**TEKS EKSTRAKSI**
►

Mohon tunggu...
Sarnabilah Nuraini
Sarnabilah Nuraini Mohon Tunggu... Mahasiswa - Pelajar/mahasiswa

Mahasiswa fakultas syariah universitas islam negri Raden mas said surakarta - Mahasiswa fakultas syariah universitas islam negri Raden mas said surakarta

Selanjutnya

Tutup

Ruang Kelas

DinamikaHukum Perdata Islam di Indonesia (Analisis Legislasi Hukum Perkawinan Islam dalam Sistem Hukum Nasional)

14 Maret 2024   20:32 Diperbarui: 14 Maret 2024   20:34 109
+
Laporkan Konten
Laporkan Akun
Kompasiana adalah platform blog. Konten ini menjadi tanggung jawab bloger dan tidak mewakili pandangan redaksi Kompas.
Lihat foto
Ruang Kelas. Sumber Ilustrasi: PAXELS

 *Pencatatan Perkawinan*
Al-Qur'an dan hadis tidak mengatur secara rinci mengenai pencatatan perkawinan. Namun dirasakan oleh masyarakat mengenai pentingnya hal itu, sehingga diatur melalui perundang-undangan, baik UU RI. No.1 Tahun 1974 maupun melalui KHI. Pencatatan perkawinan bertujuan untuk mewujudkan ketertiban perkawinan dalam masyarakat, baik perkawinan yang dilaksanakan berdasarkan hukum Islam maupun perkawinan yang dilaksanakan oleh masyarakat yang tidak berdasarkan hukum Islam. Pencatatan perkawinan merupakan upaya untuk menjaga kesucian (misaqan galid}an) aspek hukum yang timbul dari ikatan perkawinan. Realisasi pencatatan itu, melahirkan akta nikah yang masing-masing dimiliki oleh istri dan suami salinannya. Akta tersebut dapat digunakan oleh masing-masing pihak bila ada yang merasa dirugikan dari ikatan perkawinan itu untuk mendapatkan haknya. Akibat perkawinan tidak dicatat, muncul beberapa penamaan dalam perkawinan seperti perkawinan sirri, perkawinan di bawah tangan dan perkawinan liar. Pemahaman "perkawinan yang tidak dicatat" adalah berbeda dengan "perkawinan sirri". Yang dimaksud dengan "perkawinan tidak dicatat" adalah perkawinan yang memenuhi rukun dan syarat sesuai dengan hukum Islam, tetapi tidak dicatatkan atau belum dicatatkan di Kantor Urusan Agama (KUA) Kecamatan sebagai Unit Pelaksana Teknis Dinas (UPTD) Instansi Pelaksana di wilayah kecamatan setempat. Istilah "tidak dicatat" tidak sama dengan istilah "tidak dicatatkan." Kedua istilah tersebut mengandung makna berbeda. Pada istilah "perkawinan tidak dicatat" bermakna bahwa perkawinan tidak mengandung unsur "dengan sengaja" yang mengiringi iktikad atau niat seseorang untuk tidak mencatatkan perkawinannya.

◄

**Data lokasi elemen**
►

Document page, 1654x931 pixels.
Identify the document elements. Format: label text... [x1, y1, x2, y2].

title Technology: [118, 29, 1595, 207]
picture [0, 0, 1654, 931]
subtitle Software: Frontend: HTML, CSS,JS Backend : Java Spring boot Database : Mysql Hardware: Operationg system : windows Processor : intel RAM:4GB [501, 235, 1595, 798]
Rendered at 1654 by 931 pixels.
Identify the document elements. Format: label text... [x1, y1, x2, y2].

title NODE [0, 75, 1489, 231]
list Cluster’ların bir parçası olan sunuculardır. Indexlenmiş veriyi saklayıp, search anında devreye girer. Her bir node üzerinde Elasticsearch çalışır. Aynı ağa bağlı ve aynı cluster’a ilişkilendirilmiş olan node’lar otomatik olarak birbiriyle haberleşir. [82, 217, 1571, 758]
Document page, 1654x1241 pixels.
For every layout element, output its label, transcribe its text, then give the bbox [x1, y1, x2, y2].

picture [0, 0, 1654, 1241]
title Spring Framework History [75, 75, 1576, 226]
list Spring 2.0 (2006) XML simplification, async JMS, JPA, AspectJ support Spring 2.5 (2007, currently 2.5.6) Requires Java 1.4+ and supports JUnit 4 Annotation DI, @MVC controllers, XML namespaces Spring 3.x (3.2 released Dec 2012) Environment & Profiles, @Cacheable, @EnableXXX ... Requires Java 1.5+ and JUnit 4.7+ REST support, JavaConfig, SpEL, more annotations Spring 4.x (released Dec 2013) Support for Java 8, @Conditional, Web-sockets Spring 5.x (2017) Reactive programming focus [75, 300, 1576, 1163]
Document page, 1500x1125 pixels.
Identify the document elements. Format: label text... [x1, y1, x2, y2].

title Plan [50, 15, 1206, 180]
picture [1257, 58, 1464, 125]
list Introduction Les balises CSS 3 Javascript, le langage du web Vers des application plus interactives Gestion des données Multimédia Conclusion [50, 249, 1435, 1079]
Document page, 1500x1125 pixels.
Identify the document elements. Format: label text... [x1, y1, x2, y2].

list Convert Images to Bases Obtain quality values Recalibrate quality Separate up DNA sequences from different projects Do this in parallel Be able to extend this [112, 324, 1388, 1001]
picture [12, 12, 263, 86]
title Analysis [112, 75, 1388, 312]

◄

**YANG PERLU DIKERJAKAN**
- 1) Tuliskan kembali bagian teks tentang pencatatan perkawinan di atas, dari "14 Maret 2024   20:32" sampai dengan "pandangan redaksi Kompas.", termasuk kedua ujungnya.
- 2) Menurut teks tentang pencatatan perkawinan, dokumen apa yang dihasilkan dari realisasi pencatatan perkawinan?

**JAWABAN DI BAWAH**
- 1)
14 Maret 2024   20:32 Diperbarui: 14 Maret 2024   20:34 109
+
Laporkan Konten
Laporkan Akun
Kompasiana adalah platform blog. Konten ini menjadi tanggung jawab bloger dan tidak mewakili pandangan redaksi Kompas.

- 2) Realisasi pencatatan itu melahirkan akta nikah, yang salinannya dimiliki oleh istri dan suami masing-masing.